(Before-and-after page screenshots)
═══

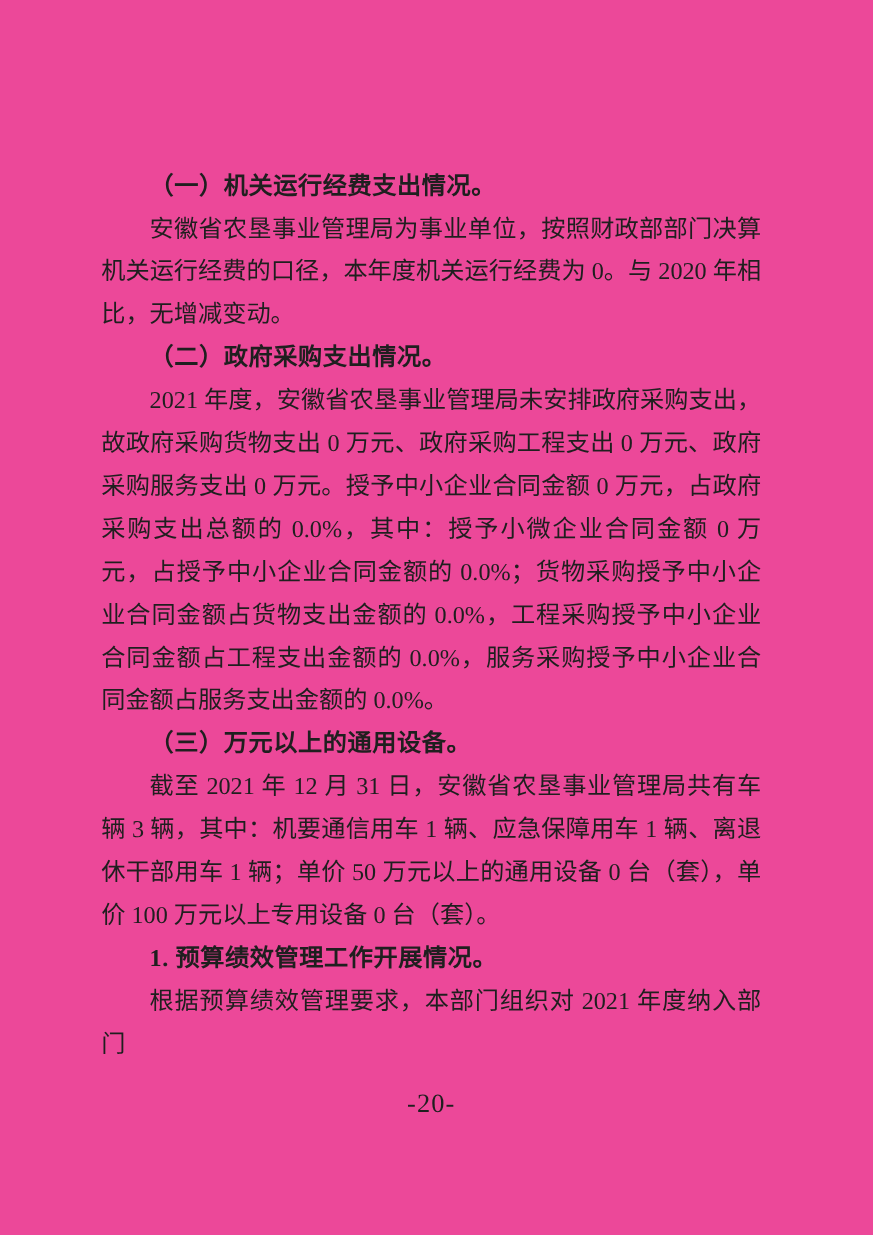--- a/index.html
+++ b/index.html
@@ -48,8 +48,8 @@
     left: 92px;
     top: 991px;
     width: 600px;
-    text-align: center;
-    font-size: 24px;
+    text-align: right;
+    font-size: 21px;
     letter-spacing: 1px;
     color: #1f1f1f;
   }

═══

Only the lines from the one with "-48,8 +48,8 @@" through the end of the data should be printed, each exactly as it appears.

@@ -48,8 +48,8 @@
     left: 92px;
     top: 991px;
     width: 600px;
-    text-align: center;
-    font-size: 24px;
+    text-align: right;
+    font-size: 21px;
     letter-spacing: 1px;
     color: #1f1f1f;
   }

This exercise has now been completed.